▶ Extrait du document
Séisme en Turquie et en Syrie, les réactions sur place d’Églises locales

Florilège de témoignages recueillis les heures suivant le séisme qui a secoué les deux pays et fait des milliers de morts. Vicaire en Turquie, prêtres d’Alep, responsables de Caritas locales, ils racontent la tragédie, et comment l’après s’organise.

Mise à jour le 8 février à 10h50 - Cité du Vatican

Quelque 23 millions de personnes pourraient être touchées par les séismes qui ont secoué le sud-est de la Turquie et le nord de la Syrie, a indiqué mardi l'OMS, promettant son soutien sur le long-terme après l'envoi d'aide d'urgence. Le séisme, suivi de puissantes répliques, a tué plus de 9 500 morts en Turquie et en Syrie, faisant également des milliers de blessés et de sans-abri par un froid glacial, mais le bilan est encore provisoire, mercredi à la mi-journée.

Dans la nuit de dimanche à lundi, un fort tremblement de terre, de magnitude 7,8, s'est produit entre le sud de la Turquie et le nord de la Syrie. De nombreux bâtiments se sont effondrés dans des dizaines de villes des deux pays, dont le château de Gaziantep en Turquie. Tout cela dans un contexte difficile, à la fois à cause de la présence de nombreux réfugiés, mais aussi à cause des froides températures de l'hiver. Les connexions sont rompues, l'aide est donc lente à arriver, malgré les efforts des autorités locales et de la communauté internationale. Caritas Europe se mobilise pour venir en aide à la population, la Conférence épiscopale italienne a déjà prévu 500 000 euros comme première aide.

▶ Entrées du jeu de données
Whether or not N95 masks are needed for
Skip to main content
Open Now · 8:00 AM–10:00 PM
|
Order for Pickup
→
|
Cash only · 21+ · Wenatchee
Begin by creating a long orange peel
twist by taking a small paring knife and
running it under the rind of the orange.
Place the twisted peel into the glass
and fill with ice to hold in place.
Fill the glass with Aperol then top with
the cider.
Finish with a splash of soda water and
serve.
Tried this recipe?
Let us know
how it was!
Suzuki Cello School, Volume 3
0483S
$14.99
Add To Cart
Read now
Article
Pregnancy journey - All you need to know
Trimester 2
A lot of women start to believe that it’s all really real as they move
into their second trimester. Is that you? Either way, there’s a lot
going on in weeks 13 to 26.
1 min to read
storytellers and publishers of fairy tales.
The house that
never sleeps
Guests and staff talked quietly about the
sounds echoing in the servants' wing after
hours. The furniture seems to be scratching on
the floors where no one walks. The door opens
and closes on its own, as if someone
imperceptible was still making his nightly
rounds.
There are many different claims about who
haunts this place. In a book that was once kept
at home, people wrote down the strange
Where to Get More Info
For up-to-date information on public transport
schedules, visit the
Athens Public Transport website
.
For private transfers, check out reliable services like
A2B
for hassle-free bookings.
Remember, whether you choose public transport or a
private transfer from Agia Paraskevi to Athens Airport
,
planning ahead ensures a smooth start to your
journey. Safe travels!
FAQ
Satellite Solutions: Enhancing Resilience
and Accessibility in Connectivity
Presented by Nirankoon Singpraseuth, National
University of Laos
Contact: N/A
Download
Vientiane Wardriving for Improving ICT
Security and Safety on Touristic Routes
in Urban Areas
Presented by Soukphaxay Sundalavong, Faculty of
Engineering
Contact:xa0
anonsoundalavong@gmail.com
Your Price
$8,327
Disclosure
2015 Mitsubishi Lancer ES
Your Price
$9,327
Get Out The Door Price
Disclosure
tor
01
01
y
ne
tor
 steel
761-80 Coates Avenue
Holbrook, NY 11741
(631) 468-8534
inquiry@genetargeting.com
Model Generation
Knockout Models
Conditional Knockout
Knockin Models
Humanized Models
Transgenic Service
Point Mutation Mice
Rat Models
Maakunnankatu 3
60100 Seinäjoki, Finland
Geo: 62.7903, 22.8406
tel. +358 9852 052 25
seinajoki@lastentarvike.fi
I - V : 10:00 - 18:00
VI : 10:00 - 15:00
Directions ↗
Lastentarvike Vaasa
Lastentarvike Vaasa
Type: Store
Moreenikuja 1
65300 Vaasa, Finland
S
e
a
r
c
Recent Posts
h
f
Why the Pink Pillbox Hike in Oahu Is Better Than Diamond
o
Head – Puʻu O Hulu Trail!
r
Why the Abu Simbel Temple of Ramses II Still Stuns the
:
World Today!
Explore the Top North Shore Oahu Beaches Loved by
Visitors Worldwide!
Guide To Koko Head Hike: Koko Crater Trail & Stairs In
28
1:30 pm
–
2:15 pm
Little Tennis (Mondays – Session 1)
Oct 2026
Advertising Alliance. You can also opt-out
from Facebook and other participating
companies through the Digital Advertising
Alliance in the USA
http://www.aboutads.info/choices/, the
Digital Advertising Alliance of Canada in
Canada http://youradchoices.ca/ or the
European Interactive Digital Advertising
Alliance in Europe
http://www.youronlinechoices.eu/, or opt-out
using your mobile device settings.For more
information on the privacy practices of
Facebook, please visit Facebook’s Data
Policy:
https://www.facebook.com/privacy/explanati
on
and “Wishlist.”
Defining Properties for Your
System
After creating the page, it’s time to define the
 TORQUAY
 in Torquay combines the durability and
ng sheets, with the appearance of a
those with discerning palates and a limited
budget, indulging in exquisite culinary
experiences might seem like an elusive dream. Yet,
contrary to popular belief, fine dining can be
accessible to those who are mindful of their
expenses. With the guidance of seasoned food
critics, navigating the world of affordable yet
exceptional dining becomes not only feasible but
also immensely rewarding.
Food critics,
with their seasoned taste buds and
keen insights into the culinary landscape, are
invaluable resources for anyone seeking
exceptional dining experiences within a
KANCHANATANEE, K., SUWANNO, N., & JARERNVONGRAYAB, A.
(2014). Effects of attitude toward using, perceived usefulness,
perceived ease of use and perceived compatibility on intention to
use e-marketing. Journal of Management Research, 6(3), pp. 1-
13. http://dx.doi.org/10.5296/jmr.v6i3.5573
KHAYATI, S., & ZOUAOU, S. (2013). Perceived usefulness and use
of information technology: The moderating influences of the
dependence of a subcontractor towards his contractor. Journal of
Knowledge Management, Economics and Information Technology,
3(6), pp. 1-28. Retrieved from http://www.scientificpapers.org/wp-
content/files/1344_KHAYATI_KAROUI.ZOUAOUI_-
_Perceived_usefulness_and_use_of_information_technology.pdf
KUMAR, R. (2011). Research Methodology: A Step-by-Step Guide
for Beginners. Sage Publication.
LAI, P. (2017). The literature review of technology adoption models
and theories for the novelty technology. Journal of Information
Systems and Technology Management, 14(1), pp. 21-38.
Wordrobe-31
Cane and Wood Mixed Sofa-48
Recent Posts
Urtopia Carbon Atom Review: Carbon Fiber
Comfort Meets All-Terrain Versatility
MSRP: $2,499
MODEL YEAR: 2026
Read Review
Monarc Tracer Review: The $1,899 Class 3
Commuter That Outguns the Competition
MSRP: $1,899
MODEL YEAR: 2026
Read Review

▶ Consigne
Dans l'article sur le séisme en Turquie et en Syrie, remplacez « OMS » par « Organisation mondiale de la santé », puis recopiez le passage allant de « Mise à jour » jusqu'à « à la mi-journée. » inclus. Ces entrées sont issues d'une autre source.

▶ Corrigé
Mise à jour le 8 février à 10h50 - Cité du Vatican

Quelque 23 millions de personnes pourraient être touchées par les séismes qui ont secoué le sud-est de la Turquie et le nord de la Syrie, a indiqué mardi l'Organisation mondiale de la santé, promettant son soutien sur le long-terme après l'envoi d'aide d'urgence. Le séisme, suivi de puissantes répliques, a tué plus de 9 500 morts en Turquie et en Syrie, faisant également des milliers de blessés et de sans-abri par un froid glacial, mais le bilan est encore provisoire, mercredi à la mi-journée.